◆ Exercise instructions
Count the lines of the records that contain the word "advertencia" and reply with that number alone.

[[ Input, beginning ]]

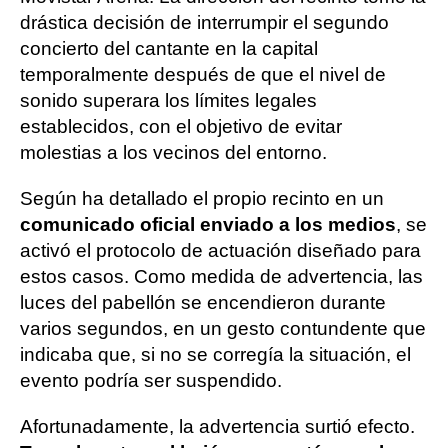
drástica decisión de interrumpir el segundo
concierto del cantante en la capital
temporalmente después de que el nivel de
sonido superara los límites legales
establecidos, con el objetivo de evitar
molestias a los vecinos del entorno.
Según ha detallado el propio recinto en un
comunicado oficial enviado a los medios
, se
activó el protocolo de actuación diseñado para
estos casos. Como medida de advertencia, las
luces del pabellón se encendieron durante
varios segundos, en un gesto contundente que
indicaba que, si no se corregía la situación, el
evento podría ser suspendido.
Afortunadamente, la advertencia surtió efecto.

[[ Input, end ]]
[[ Input, beginning ]]

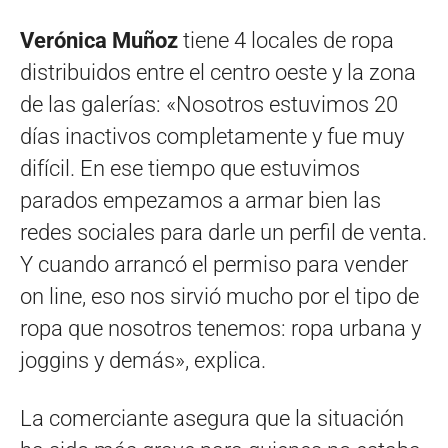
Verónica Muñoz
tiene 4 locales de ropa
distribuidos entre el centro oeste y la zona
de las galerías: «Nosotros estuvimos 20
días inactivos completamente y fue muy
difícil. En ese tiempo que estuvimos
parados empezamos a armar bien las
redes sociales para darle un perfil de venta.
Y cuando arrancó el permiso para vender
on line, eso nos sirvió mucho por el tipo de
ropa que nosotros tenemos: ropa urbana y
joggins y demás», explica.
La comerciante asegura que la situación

[[ Input, end ]]

◆ Result
2